Enthusiastic reports of a magical night at the theater began streaming in Wednesday after the first performance of “Harry Potter and the Cursed Child,” one of the most highly anticipated productions in London’s West End in years.
Previews began Tuesday at the Palace Theater and will continue for eight weeks until the official opening night of July 30. The play is in two parts, with the inaugural performance of part one on Tuesday evening and the second part set for Thursday.
Audience members took to Twitter to give the play a thumbs-up, with one commenting: “Literally the best live production I have ever seen in my life.” Another wrote: “VERY impressive magic happening on stage. Funny script.”
The first tranche of tickets for the Palace Theater run, which ends May 27, 2017, sold out within 24 hours of going on sale in October – unsurprisingly, given the legions of devoted fans around the world of the boy wizard whose adventures through seven books have also been turned into highly successful films. A spinoff movie, “Fantastic Beasts and Where to Find Them,” is set for release this fall.
In the run-up to the launch of “Harry Potter and the Cursed Child,” Rowling had said that, “as a theatrical experience…it will be unlike anything people have seen before.” She also urged attendees via social media not to reveal plot details, and the hashtag #KeepTheSecrets featured heavily in tweets.

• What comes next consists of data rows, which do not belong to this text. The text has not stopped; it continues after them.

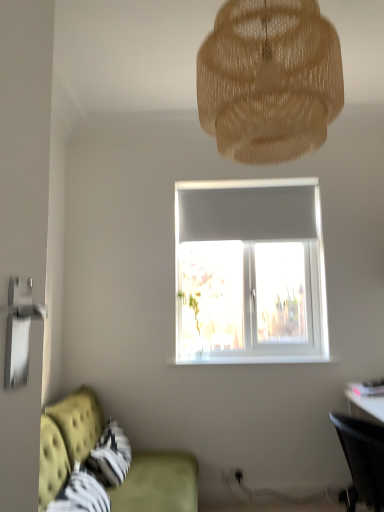
Question: Is black mesh chair at lower right wider or thinner than translucent beige mesh at upper center?

Choices:
 (A) wide
 (B) thin

Answer: (B)

Question: Is black mesh chair at lower right taller or shorter than translucent beige mesh at upper center?

Choices:
 (A) short
 (B) tall

Answer: (A)

Question: Which of these objects is positioned closest to the translucent beige mesh at upper center?

Choices:
 (A) velvet green couch at lower left
 (B) black mesh chair at lower right

Answer: (B)

Question: Which object is the closest to the velvet green couch at lower left?

Choices:
 (A) translucent beige mesh at upper center
 (B) black mesh chair at lower right

Answer: (B)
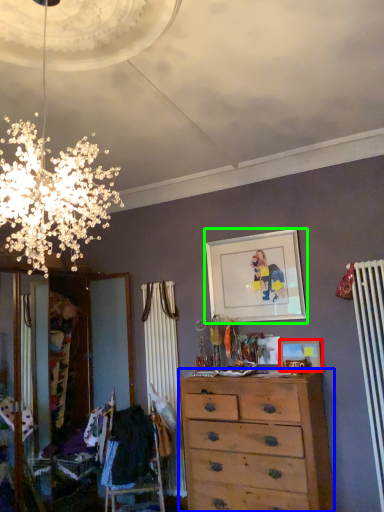
Question: Which object is positioned farthest from picture frame (highlighted by a red box)? Select from chest of drawers (highlighted by a blue box) and picture frame (highlighted by a green box).

Choices:
 (A) chest of drawers
 (B) picture frame

Answer: (A)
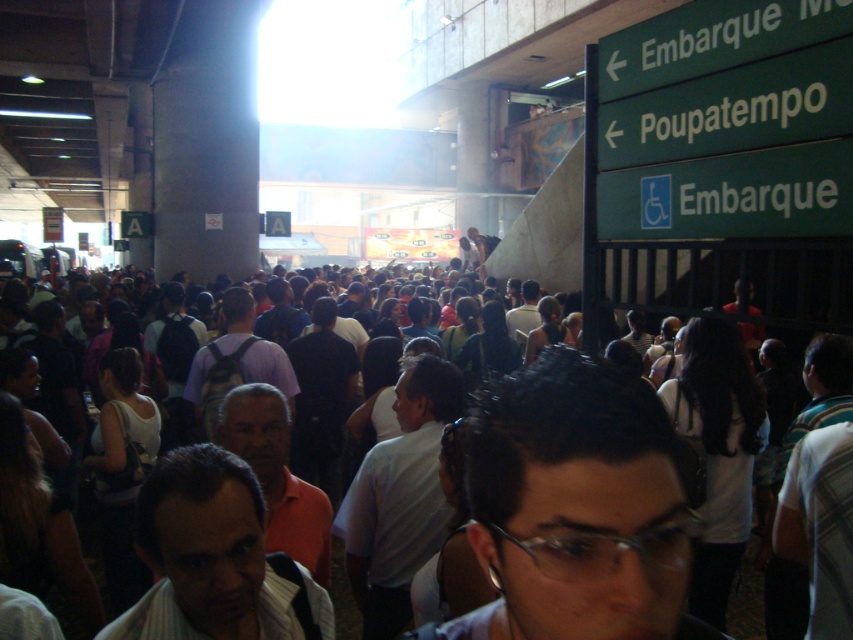
Does striped shirt at center appear over dark blue backpack at center?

The play, directed by John Tiffany and written by Jack Thorne, is set 19 years after the last novel. Harry is working at the Ministry of Magic, and his son Albus is about to set off for Hogwarts, accompanied by Rose Granger-Weasley, the daughter of Harry’s friends Ron and Hermione, and Scorpius Malfoy, son of his frequent antagonist Draco.
Christine Jones’ stage design is simple: a Gothic arched hallway that serves as the backdrop for multiple locations, including King’s Cross Station, the main hall at Hogwarts, and the corridors of the Ministry of Magic. Old-fashioned traveling trunks are strewn about the stage. Neil Austin’s imaginative use of lighting plays a strong part in creating the atmosphere, while old-fashioned stage effects recreate the wizardry generated by computer effects in the movies.
Signs at the theater warned the audience that the production contained “theatrical smoke and fog effects, pyrotechnics, high-intensity flashing lighting effects,” adding that “the auditorium lighting will be extinguished for short periods of time.”
Initial reaction from audience members suggests that Thorne’s script delivers the humor and plot twists that have made the books beloved of millions of readers worldwide. Many of those in the audience Tuesday evening were Americans. One of the hotly debated questions before the performance was whether Albus would be assigned to Slytherin House instead of Gryffindor when he arrives at Hogwarts.
About a quarter of the 40-strong cast and several leading characters, including Hermione, are from ethnic-minority backgrounds. Rowling called those objecting to the casting of black actress Noma Dumezweni as the grown-up Hermione “a bunch of racists,” and tweeted that “Rowling loves black Hermione.”
Almost inevitably, the production was met with a standing ovation. The only reported mishap during the performance was when a live owl escaped backstage.